2)      a)     En cas de réponse négative à la première question, sous a), faut-il interpréter les dispositions qui y sont mentionnées en ce sens que la fourniture d’un logiciel non adapté sur le support doit être considérée comme la livraison d’un bien corporel, pour laquelle le prix distinct qui a été convenu constitue la contrepartie prévue à l’article 11, A, paragraphe 1, sous a), de la sixième directive?

         b)     En cas de réponse négative à cette question, faut-il dès lors interpréter l’article 9 de la sixième directive en ce sens que la prestation de services est réputée accomplie au lieu mentionné au paragraphe 1 de cette disposition ou alors à un des lieux mentionnés au paragraphe 2 du même article?

         c)     La situation est-elle la même pour le service consistant dans l’adaptation du logiciel que pour la fourniture du logiciel standard?»

 Sur les questions préjudicielles

 Sur la première question, sous a) et b)

17     Par sa première question, sous a) et b), qu’il y a lieu de traiter conjointement, la juridiction de renvoi souhaite savoir si, aux fins de la perception de la TVA, la fourniture d’un logiciel standard développé et commercialisé par un fournisseur et enregistré sur un support ainsi que l’adaptation subséquente, par le fournisseur, de ce logiciel aux besoins spécifiques de l’acquéreur, moyennant paiement de prix distincts, intervenues dans des circonstances telles que celles en cause dans l’affaire au principal, doivent être considérées comme deux prestations distinctes ou comme une prestation unique et, en ce dernier cas, si ladite prestation unique doit être qualifiée de prestation de services.

18     À titre liminaire, il convient de rappeler que la question concernant l’étendue d’une opération revêt une importance particulière, du point de vue de la TVA, tant pour localiser le lieu des opérations taxables que pour l’application du taux de taxation ou, le cas échéant, des dispositions relatives à l’exonération prévues par la sixième directive (arrêt du 25 février 1999, CPP, C-349/96, Rec. p. I-973, point 27).

19     Ainsi qu’il ressort de la jurisprudence de la Cour, lorsqu’une opération est constituée par un faisceau d’éléments et d’actes, il y a lieu de prendre en considération toutes les circonstances dans lesquelles se déroule l’opération en question, aux fins de déterminer, d’une part, si l’on se trouve en présence de deux ou de plusieurs prestations distinctes ou d’une prestation unique et, d’autre part, si, en ce dernier cas, cette prestation unique doit être qualifiée de prestation de services (voir, en ce sens, arrêts du 2 mai 1996, Faaborg-Gelting Linien, C-231/94, Rec. p. I-2395, points 12 à 14, et CPP, précité, points 28 et 29).
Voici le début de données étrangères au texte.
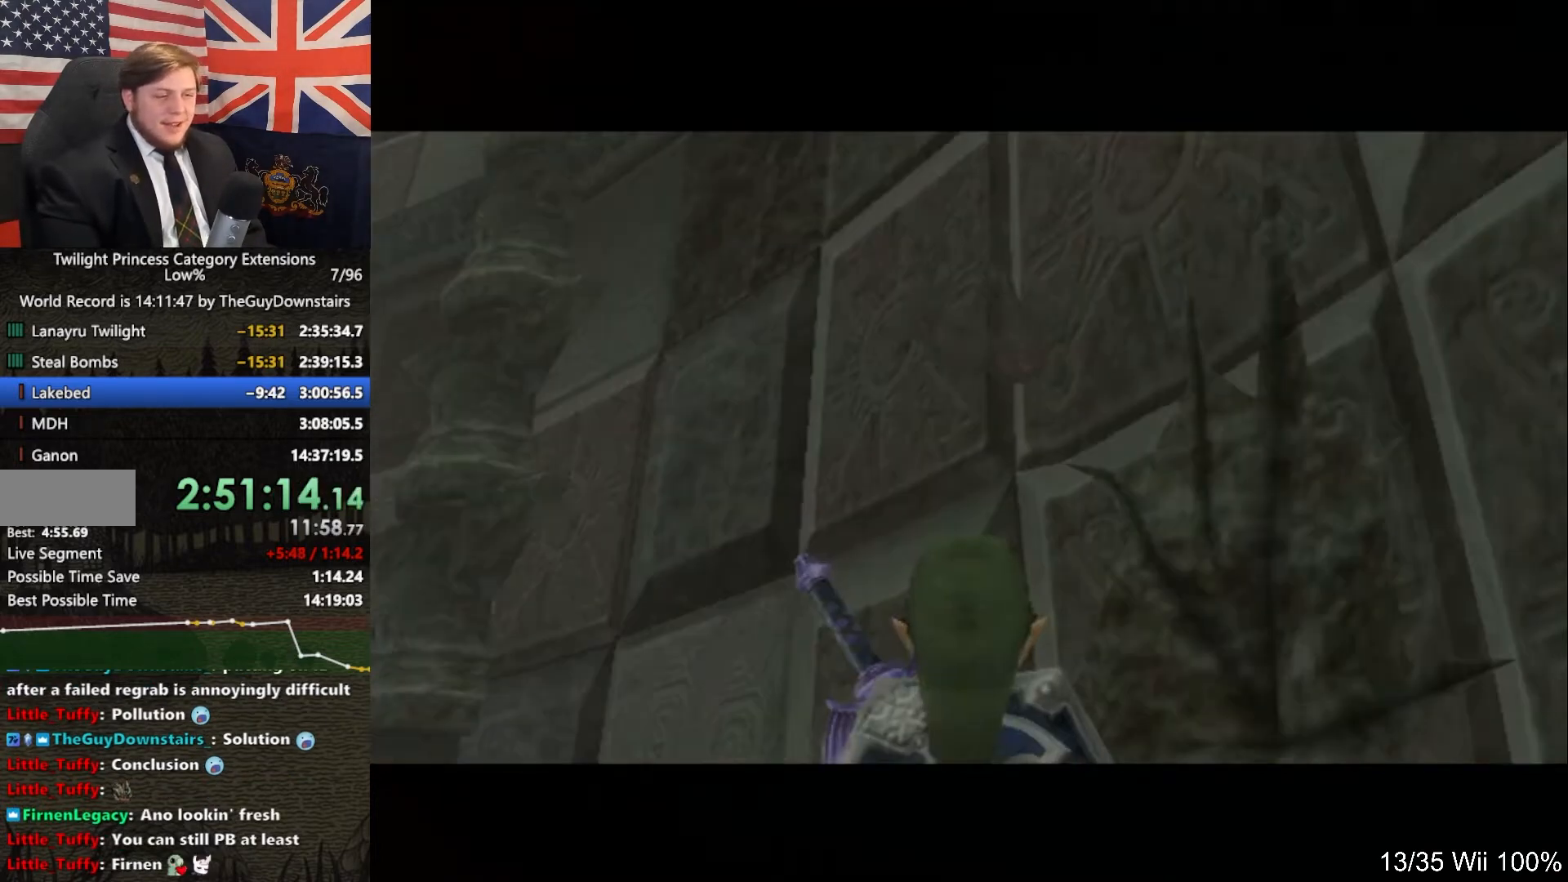
{"buttons": ["A"], "left_stick": "center", "right_stick": "center", "events": [[67, "B", "down"], [100, "B", "up"], [133, "A", "down"], [200, "A", "up"], [267, "B", "down"], [300, "A", "down"], [300, "B", "up"], [400, "A", "up"], [500, "A", "down"]]}
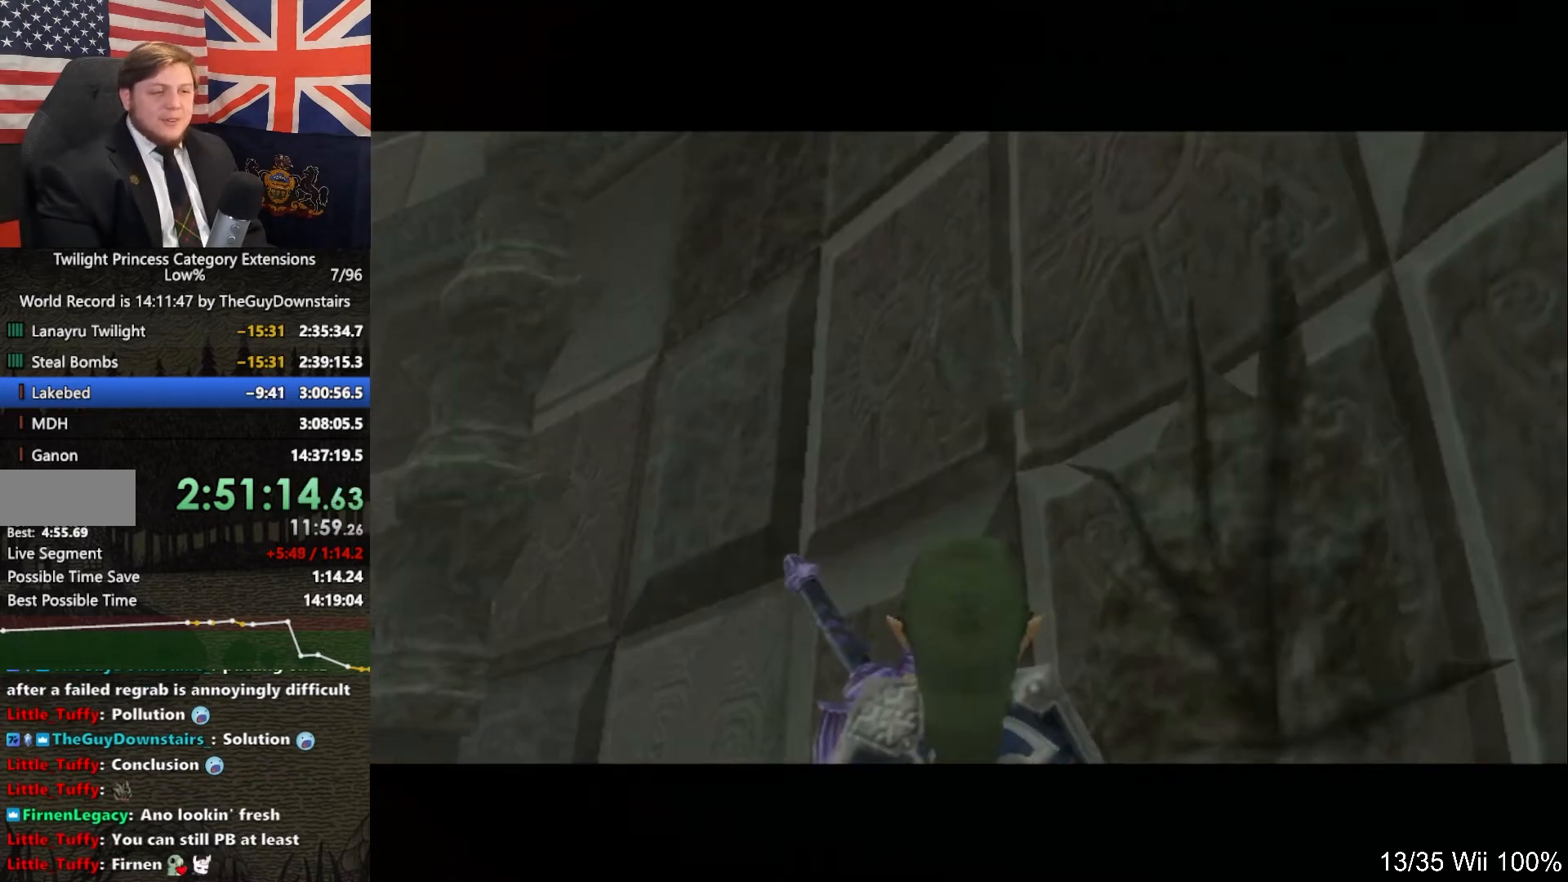
{"buttons": [], "left_stick": "center", "right_stick": "center", "events": [[67, "A", "up"], [133, "B", "down"], [200, "A", "down"], [200, "B", "up"], [300, "A", "up"], [367, "B", "down"], [400, "A", "down"], [433, "B", "up"], [500, "A", "up"]]}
20     Compte tenu de la double circonstance que, d’une part, il découle de l’article 2, paragraphe 1, de la sixième directive que chaque opération doit normalement être considérée comme distincte et indépendante et que, d’autre part, l’opération constituée d’une seule prestation sur le plan économique ne doit pas être artificiellement décomposée pour ne pas altérer la fonctionnalité du système de la TVA, il importe ainsi, en premier lieu, de rechercher les éléments caractéristiques de l’opération en cause pour déterminer si l’assujetti livre au consommateur, envisagé comme un consommateur moyen, plusieurs prestations principales distinctes ou une prestation unique (voir, par analogie, arrêt CPP, précité, point 29).
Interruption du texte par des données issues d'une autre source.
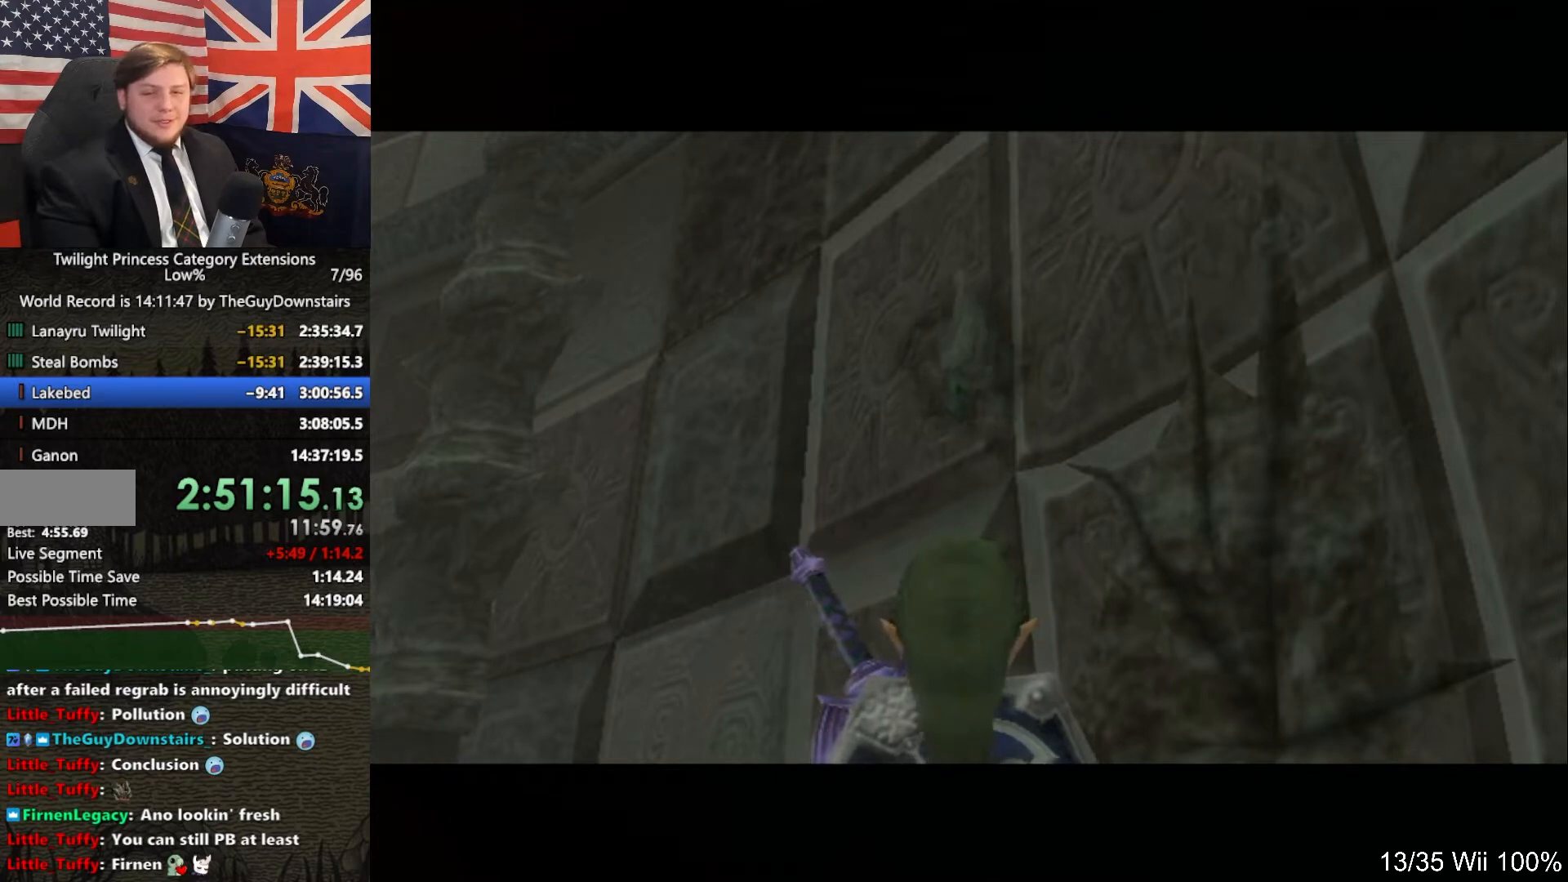
{"buttons": ["A"], "left_stick": "center", "right_stick": "center", "events": [[33, "B", "down"], [100, "A", "down"], [100, "B", "up"], [200, "A", "up"], [267, "B", "down"], [300, "A", "down"], [300, "B", "up"], [400, "A", "up"], [433, "B", "down"], [500, "A", "down"], [500, "B", "up"]]}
21     À cet égard, la Cour a jugé que l’on est en présence d’une prestation unique notamment dans l’occurrence où un ou plusieurs éléments doivent être considérés comme constituant la prestation principale alors que, à l’inverse, un ou des éléments doivent être regardés comme une ou des prestations accessoires partageant le sort fiscal de la prestation principale (arrêts CPP, précité, point 30, et du 15 mai 2001, Primback, C-34/99, Rec. p. I-3833, point 45).

22     Il en va de même lorsque deux ou plusieurs éléments ou actes fournis par l’assujetti au consommateur, envisagé comme un consommateur moyen, sont si étroitement liés qu’ils forment, objectivement, une seule prestation économique indissociable dont la décomposition revêtirait un caractère artificiel.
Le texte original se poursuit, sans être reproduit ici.